### Dataset:
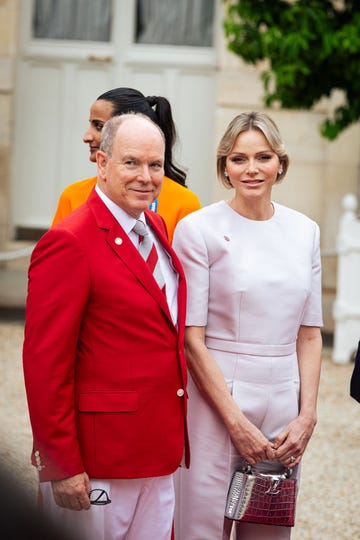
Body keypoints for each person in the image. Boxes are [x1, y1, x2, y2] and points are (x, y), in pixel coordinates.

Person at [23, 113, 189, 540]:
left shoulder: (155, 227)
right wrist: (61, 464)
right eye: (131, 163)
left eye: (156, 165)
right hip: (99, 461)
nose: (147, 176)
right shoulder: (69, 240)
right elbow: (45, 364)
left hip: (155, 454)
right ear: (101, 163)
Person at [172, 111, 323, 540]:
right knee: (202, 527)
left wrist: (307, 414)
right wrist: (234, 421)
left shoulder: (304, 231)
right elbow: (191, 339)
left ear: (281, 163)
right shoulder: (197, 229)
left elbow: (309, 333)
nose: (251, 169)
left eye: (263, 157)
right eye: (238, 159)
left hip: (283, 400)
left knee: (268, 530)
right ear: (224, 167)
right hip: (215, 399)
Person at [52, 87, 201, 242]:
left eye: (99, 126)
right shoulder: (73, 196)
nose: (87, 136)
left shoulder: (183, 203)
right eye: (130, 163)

* * *

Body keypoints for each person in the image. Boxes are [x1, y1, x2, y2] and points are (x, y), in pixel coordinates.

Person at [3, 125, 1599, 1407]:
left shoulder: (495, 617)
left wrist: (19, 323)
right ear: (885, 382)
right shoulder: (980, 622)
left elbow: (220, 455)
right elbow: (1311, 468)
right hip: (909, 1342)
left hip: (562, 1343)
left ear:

### What is required:
Will you return exactly the lines above from the one with "right eye: (238, 159)" down to the one with "right eye: (130, 163)", counting both as part of the range?

### Response for this exercise:
right eye: (238, 159)
left hip: (283, 400)
left knee: (268, 530)
right ear: (224, 167)
right hip: (215, 399)
Person at [52, 87, 201, 242]:
left eye: (99, 126)
right shoulder: (73, 196)
nose: (87, 136)
left shoulder: (183, 203)
right eye: (130, 163)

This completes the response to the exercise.